Painters Mill, Ohio–sleepy farming community where a third of the population are Amish. Kate Burkholder, Chief of Police has childhood ties to the community, which come back to haunt her when a string of serial murders resurface after sixteen years. Who is the killer? Why the hiatus? Why the escalation in murders and change in MO? Burkholder and her patchwork team of sidekicks are on the trail, but everyone’s got secrets.

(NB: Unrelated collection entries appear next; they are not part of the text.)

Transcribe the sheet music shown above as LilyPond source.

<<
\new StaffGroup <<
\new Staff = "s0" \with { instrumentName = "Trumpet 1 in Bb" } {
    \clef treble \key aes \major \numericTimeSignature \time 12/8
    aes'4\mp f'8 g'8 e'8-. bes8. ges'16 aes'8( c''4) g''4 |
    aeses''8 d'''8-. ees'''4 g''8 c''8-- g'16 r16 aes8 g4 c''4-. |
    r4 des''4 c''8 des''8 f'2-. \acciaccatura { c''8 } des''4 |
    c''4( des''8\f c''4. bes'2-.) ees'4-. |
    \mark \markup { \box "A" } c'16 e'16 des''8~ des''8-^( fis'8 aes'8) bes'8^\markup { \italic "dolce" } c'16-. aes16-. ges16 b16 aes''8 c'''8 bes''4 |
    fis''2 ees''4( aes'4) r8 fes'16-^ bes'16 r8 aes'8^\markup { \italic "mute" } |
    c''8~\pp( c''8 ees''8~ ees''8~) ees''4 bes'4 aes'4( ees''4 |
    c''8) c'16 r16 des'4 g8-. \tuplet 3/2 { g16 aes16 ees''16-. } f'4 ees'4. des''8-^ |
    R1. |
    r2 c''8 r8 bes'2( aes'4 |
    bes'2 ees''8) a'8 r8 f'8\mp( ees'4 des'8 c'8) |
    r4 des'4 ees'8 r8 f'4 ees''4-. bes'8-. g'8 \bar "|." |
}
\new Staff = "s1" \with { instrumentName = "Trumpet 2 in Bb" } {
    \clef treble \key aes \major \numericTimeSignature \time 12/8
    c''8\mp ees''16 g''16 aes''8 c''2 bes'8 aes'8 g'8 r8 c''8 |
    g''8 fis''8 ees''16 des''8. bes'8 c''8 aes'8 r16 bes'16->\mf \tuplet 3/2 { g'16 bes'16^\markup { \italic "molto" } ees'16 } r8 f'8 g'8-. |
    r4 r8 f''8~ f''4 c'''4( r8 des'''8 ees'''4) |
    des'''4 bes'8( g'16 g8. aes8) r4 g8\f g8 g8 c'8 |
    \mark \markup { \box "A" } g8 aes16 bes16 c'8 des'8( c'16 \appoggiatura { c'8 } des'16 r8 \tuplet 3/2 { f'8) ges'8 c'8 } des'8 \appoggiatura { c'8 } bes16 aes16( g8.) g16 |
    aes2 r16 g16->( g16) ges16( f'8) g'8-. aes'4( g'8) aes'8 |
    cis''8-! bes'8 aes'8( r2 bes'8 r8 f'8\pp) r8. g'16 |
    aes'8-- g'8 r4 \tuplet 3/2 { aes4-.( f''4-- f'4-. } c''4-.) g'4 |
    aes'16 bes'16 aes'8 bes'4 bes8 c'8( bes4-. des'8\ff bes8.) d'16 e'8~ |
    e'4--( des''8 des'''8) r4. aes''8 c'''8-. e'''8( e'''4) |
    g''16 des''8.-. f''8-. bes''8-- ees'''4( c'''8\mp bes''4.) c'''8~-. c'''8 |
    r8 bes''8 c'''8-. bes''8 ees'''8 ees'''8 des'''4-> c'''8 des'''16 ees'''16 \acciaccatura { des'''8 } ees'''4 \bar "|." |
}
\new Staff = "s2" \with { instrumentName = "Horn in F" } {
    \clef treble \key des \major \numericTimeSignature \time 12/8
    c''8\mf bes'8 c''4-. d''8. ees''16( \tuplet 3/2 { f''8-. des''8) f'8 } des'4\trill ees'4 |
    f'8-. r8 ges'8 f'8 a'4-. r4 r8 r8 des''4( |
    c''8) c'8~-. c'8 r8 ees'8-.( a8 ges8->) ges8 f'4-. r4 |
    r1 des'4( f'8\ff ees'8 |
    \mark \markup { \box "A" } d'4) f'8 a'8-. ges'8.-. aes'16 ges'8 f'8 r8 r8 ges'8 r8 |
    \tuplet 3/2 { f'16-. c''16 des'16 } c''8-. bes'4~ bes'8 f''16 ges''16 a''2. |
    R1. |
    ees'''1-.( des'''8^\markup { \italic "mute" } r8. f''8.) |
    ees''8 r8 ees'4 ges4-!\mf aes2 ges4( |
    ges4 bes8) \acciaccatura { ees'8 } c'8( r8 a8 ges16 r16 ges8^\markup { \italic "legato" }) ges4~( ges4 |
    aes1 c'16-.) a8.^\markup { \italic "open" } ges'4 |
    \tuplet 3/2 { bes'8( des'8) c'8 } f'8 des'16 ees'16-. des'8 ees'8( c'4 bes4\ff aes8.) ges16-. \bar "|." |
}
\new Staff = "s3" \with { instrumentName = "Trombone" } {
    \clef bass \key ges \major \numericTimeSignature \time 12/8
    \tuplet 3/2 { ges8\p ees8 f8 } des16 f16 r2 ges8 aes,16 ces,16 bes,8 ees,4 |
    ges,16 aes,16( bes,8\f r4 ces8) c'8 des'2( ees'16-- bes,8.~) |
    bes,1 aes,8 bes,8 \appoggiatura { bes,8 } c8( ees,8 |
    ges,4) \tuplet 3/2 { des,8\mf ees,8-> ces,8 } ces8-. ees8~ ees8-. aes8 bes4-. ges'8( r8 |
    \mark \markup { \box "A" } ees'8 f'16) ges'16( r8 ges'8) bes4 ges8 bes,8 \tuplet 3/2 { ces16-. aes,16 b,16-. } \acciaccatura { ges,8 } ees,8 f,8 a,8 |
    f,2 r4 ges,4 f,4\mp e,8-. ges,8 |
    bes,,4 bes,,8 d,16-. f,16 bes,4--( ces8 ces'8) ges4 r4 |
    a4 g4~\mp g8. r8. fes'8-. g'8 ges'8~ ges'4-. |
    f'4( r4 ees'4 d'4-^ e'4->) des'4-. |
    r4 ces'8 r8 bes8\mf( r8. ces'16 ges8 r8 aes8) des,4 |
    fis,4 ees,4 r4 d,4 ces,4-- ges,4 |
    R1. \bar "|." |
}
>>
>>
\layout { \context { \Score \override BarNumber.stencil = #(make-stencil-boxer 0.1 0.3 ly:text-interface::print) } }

I will be honest. There is something about cozy settings and brutality that fascinates me. Not that anything really shocks us anymore, right? One never really knows who one’s neighbors are. But the idea that something can happen in a quiet, peaceful community is always attention grabbing, and Castillo does an excellent job of really drawing in the reader. She shocks you! Lures you into pacivity, and then assaults you again. You’re never really comfortable reading through this. I may just do something I never do, and jump into the next book in the series. I don’t know if my nerves can handle it this week, but what have I got to lose other than sleep?